**Extracted entries:**
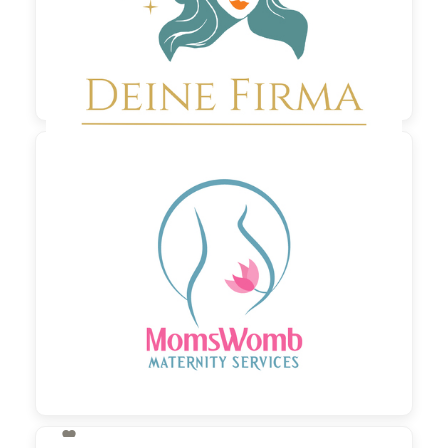

190,00 €
zzgl. MwSt

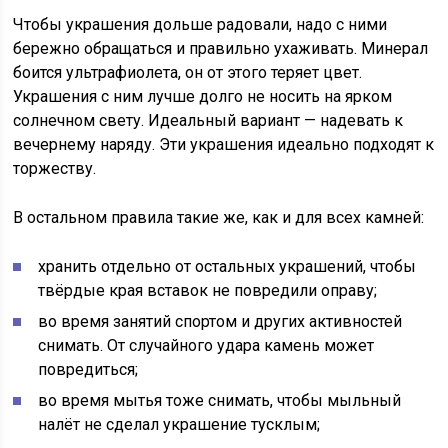
Чтобы украшения дольше радовали, надо с ними
бережно обращаться и правильно ухаживать. Минерал
боится ультрафиолета, он от этого теряет цвет.
Украшения с ним лучше долго не носить на ярком
солнечном свету. Идеальный вариант — надевать к
вечернему наряду. Эти украшения идеально подходят к
торжеству.
В остальном правила такие же, как и для всех камней:
хранить отдельно от остальных украшений, чтобы
твёрдые края вставок не повредили оправу;
во время занятий спортом и других активностей
снимать. От случайного удара камень может
повредиться;
во время мытья тоже снимать, чтобы мыльный
налёт не сделал украшение тусклым;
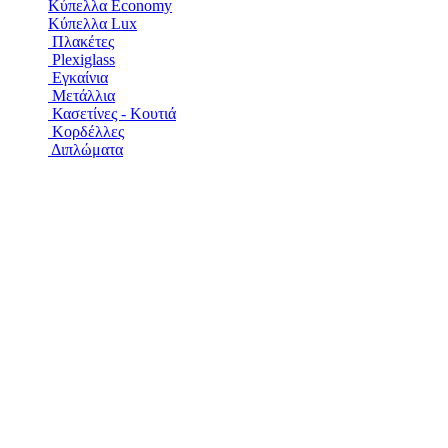
Κύπελλα Economy
Κύπελλα Lux
Πλακέτες
Plexiglass
Εγκαίνια
Μετάλλια
Κασετίνες - Κουτιά
Κορδέλλες
Διπλώματα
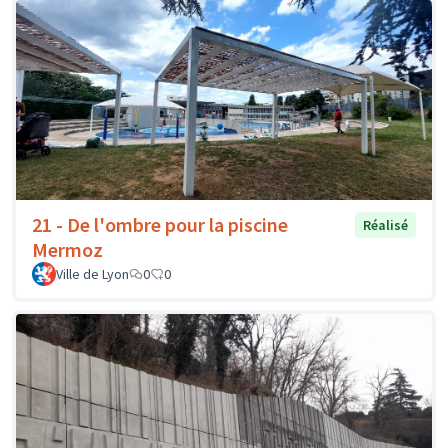
21 - De l'ombre pour la piscine
Réalisé
Mermoz
Ville de Lyon
0
0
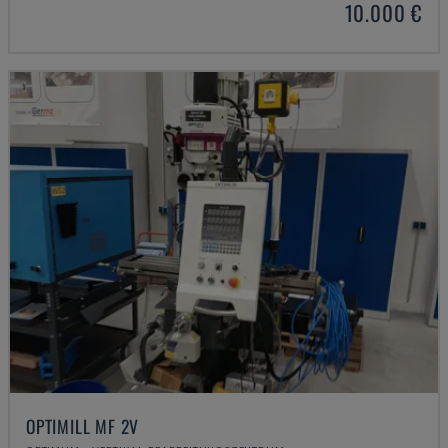
10.000 €
OPTIMILL MF 2V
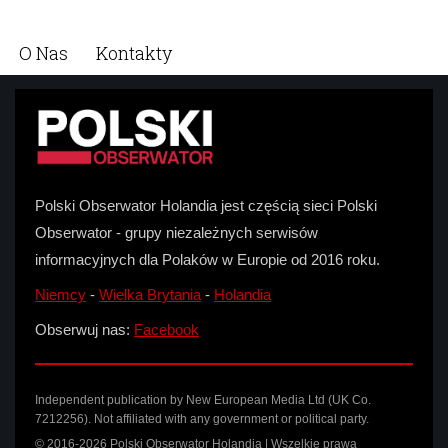
O Nas
Kontakty
Polski Obserwator Holandia jest częścią sieci Polski
Obserwator - grupy niezależnych serwisów
informacyjnych dla Polaków w Europie od 2016 roku.
Niemcy
-
Wielka Brytania
-
Holandia
Obserwuj nas:
Facebook
Independent publication by New European Media Ltd (UK Co.
7212256). Not affiliated with any government or political party.
© 2016-2026 Polski Obserwator Holandia | Wszelkie prawa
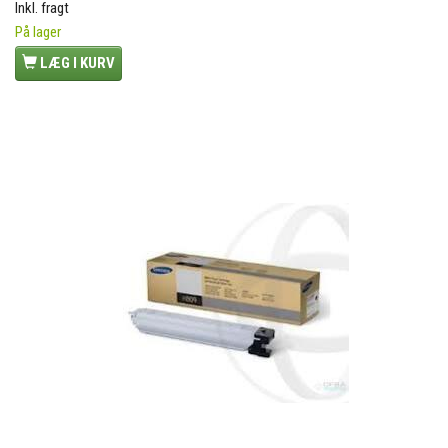
Inkl. fragt
På lager
LÆG I KURV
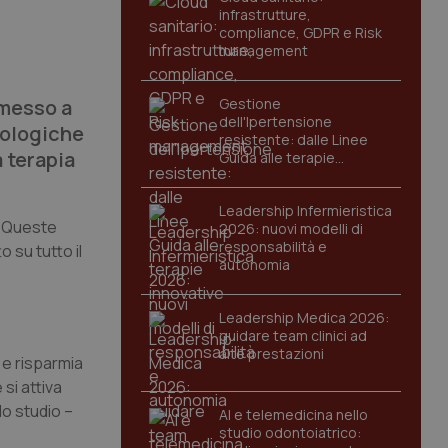
infrastrutture,
compliance, GDPR e Risk
management
 messo a
Gestione
dell'Ipertensione
rologiche
resistente: dalle Linee
a terapia
Guida alle terapie
innovative
Leadership Infermieristica
i. Queste
2026: nuovi modelli di
responsabilità e
 su tutto il
autonomia
Leadership Medica 2026:
guidare team clinici ad
alte prestazioni
 e risparmia
si attiva
lo studio –
AI e telemedicina nello
studio odontoiatrico:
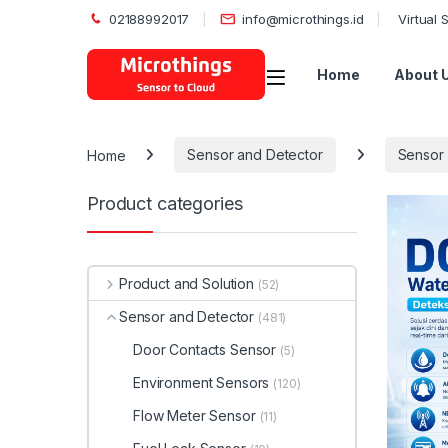
02188992017
info@microthings.id
Virtual
Open
Home
About 
Home
Sensor and Detector
Sensor 
Product categories
Product and Solution
(52)
Sensor and Detector
(481)
Door Contacts Sensor
(5)
Environment Sensors
(120)
Flow Meter Sensor
(11)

**Task description:** Output only these lines, word for word: the line containing "снимать. От случайного удара камень может" and every line after it through the last line of the data. Omit the pictures.

**Response area:**
снимать. От случайного удара камень может
повредиться;
во время мытья тоже снимать, чтобы мыльный
налёт не сделал украшение тусклым;
Κύπελλα Economy
Κύπελλα Lux
Πλακέτες
Plexiglass
Εγκαίνια
Μετάλλια
Κασετίνες - Κουτιά
Κορδέλλες
Διπλώματα
21 - De l'ombre pour la piscine
Réalisé
Mermoz
Ville de Lyon
0
0
10.000 €
OPTIMILL MF 2V
O Nas
Kontakty
Polski Obserwator Holandia jest częścią sieci Polski
Obserwator - grupy niezależnych serwisów
informacyjnych dla Polaków w Europie od 2016 roku.
Niemcy
-
Wielka Brytania
-
Holandia
Obserwuj nas:
Facebook
Independent publication by New European Media Ltd (UK Co.
7212256). Not affiliated with any government or political party.
© 2016-2026 Polski Obserwator Holandia | Wszelkie prawa
Inkl. fragt
På lager
LÆG I KURV
infrastrutture,
compliance, GDPR e Risk
management
 messo a
Gestione
dell'Ipertensione
rologiche
resistente: dalle Linee
a terapia
Guida alle terapie
innovative
Leadership Infermieristica
i. Queste
2026: nuovi modelli di
responsabilità e
 su tutto il
autonomia
Leadership Medica 2026:
guidare team clinici ad
alte prestazioni
 e risparmia
si attiva
lo studio –
AI e telemedicina nello
studio odontoiatrico:
02188992017
info@microthings.id
Virtual
Open
Home
About 
Home
Sensor and Detector
Sensor 
Product categories
Product and Solution
(52)
Sensor and Detector
(481)
Door Contacts Sensor
(5)
Environment Sensors
(120)
Flow Meter Sensor
(11)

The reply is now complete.